Module 01 - Business Communication, Management, and Success
Teaching Tip: Have your students interview a friend or relative in the business
world about how much writing he or she does on the job. In particular, the student
should ask if the amount and type of writing is what that person expected to do. Tell
the student to make a list of documents and, if possible, writing examples. Have
students spend 10-15 minutes sharing their findings with the class.
Claim 4: I’ll just pick up the phone.
Reality: Important phone calls require follow-up letters, memos, or e-mail messages. People in
organizations put things in writing to make themselves visible, to create a record, to convey
complex data, to make things convenient for the reader, and so forth.

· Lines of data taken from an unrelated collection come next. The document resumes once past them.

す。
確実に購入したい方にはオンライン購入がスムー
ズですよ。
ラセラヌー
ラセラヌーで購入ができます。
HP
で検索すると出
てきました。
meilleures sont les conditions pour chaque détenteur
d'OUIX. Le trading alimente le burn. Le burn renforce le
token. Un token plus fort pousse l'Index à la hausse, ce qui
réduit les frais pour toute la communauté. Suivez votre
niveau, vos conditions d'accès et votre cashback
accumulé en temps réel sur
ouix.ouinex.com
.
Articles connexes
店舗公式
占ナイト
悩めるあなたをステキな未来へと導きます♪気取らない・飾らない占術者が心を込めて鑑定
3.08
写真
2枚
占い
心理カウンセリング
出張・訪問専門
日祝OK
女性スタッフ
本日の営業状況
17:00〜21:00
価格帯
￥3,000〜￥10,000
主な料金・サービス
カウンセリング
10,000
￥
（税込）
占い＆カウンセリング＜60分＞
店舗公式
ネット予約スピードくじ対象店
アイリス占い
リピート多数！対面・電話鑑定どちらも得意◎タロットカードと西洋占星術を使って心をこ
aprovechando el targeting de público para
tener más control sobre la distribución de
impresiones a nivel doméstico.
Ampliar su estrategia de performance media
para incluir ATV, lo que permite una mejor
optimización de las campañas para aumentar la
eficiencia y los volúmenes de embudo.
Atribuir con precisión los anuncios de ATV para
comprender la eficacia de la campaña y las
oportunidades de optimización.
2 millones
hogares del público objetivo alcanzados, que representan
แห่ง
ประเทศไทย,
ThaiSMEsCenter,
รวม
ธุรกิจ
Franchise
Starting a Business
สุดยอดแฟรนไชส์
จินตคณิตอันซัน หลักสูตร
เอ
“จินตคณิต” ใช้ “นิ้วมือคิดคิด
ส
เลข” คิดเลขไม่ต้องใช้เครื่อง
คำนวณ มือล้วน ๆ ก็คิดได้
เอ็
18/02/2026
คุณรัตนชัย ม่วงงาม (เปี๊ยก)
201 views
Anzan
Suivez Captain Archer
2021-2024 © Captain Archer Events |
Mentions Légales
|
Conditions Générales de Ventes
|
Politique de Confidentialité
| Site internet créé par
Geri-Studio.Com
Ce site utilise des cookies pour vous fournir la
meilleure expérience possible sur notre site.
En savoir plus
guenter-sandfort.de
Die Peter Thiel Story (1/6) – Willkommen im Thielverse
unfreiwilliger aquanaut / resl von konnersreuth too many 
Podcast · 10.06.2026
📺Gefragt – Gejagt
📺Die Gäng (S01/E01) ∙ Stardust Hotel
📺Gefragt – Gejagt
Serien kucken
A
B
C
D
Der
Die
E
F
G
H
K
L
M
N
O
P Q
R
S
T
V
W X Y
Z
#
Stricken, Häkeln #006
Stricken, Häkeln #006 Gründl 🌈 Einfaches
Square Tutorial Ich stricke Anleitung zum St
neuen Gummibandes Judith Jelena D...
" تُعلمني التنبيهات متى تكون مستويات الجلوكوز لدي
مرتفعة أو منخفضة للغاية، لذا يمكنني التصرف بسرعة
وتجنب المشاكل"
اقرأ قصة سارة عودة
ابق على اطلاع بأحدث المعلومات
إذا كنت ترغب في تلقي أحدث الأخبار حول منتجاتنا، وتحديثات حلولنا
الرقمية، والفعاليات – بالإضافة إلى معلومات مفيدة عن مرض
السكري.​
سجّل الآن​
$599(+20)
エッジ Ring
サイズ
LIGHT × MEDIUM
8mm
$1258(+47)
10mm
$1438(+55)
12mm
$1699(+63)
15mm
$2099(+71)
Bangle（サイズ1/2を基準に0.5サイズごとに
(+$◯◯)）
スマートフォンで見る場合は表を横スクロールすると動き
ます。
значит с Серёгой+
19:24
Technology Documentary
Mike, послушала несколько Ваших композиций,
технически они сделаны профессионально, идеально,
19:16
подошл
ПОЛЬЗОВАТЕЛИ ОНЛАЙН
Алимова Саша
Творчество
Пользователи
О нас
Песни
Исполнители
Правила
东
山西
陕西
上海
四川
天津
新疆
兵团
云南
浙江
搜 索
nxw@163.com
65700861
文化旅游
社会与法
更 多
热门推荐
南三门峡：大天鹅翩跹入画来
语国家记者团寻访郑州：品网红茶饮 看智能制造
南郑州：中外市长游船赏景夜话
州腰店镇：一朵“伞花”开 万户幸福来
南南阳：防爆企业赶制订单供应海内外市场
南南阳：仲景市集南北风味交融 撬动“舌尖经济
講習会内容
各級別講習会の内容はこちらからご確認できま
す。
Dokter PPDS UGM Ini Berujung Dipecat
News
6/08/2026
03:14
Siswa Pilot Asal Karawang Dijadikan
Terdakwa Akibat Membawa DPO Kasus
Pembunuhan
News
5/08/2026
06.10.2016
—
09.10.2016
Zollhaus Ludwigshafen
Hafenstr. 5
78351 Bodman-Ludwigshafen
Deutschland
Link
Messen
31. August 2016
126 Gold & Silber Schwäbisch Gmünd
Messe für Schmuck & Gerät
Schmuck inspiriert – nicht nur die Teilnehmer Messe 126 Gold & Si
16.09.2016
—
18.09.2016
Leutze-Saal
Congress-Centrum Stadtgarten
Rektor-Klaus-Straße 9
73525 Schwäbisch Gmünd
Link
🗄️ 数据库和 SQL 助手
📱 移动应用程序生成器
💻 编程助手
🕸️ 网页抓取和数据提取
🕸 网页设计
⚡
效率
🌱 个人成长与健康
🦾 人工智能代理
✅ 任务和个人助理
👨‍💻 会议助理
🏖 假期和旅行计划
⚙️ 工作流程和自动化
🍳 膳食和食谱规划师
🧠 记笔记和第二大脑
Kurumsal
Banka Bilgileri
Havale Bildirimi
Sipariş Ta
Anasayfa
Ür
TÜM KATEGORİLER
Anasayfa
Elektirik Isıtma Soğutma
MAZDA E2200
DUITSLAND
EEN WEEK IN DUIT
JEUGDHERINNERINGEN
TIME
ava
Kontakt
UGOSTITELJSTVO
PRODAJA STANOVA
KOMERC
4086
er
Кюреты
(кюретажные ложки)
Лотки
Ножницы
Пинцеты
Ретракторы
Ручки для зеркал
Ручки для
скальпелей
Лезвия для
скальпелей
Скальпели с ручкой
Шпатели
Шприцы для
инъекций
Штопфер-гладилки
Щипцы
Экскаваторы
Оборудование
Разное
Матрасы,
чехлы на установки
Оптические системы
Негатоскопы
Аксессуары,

Teaching Tip: Have your students discuss what form of communication seems more
“lasting” to them—phone or written correspondence. Which would they prefer for
messages they consider important? Why?
Don’t I know enough about communication? LO 1-2
Business communication differs from other school writing.
Some students struggle to transition from what they’ve learned in previous writing courses,
usually composition courses, to business communication. And because it’s likely they’ve taken
several composition courses prior to business communication, they naturally want to apply
composition strategies to your course.
Concepts may seem at odds with one another, even contradictory. For instance, while they were
rewarded for broad, expressive writing in composition, business communication privileges
brevity and less formal language. Argumentation may be less important than objectivity,
precision, and completeness.
Students who apply other disciplines’ strategies indiscriminately often produce business
documents that are wordy, confrontational, inappropriate in tone, or incorrect in format. Help
them understand that all good writing shares some features—organization, detail, reason, and so
forth—but business communication has expectations that are unique.
Teaching Tip: Novice writers often ignore distinctions between different disciplines
of writing, such as journalism, composition, fiction, business communication, etc.
Draw an analogy between these and disparate disciplines of mathematics—algebra,
geometry, and calculus—or science—biology, physics, and chemistry. Explain that
just as arithmetic forms the foundation of mathematical disciplines, so does the
English language form the foundation of writing disciplines in the U.S. Differences
make each discipline distinct, however, as distinct as in mathematics and science.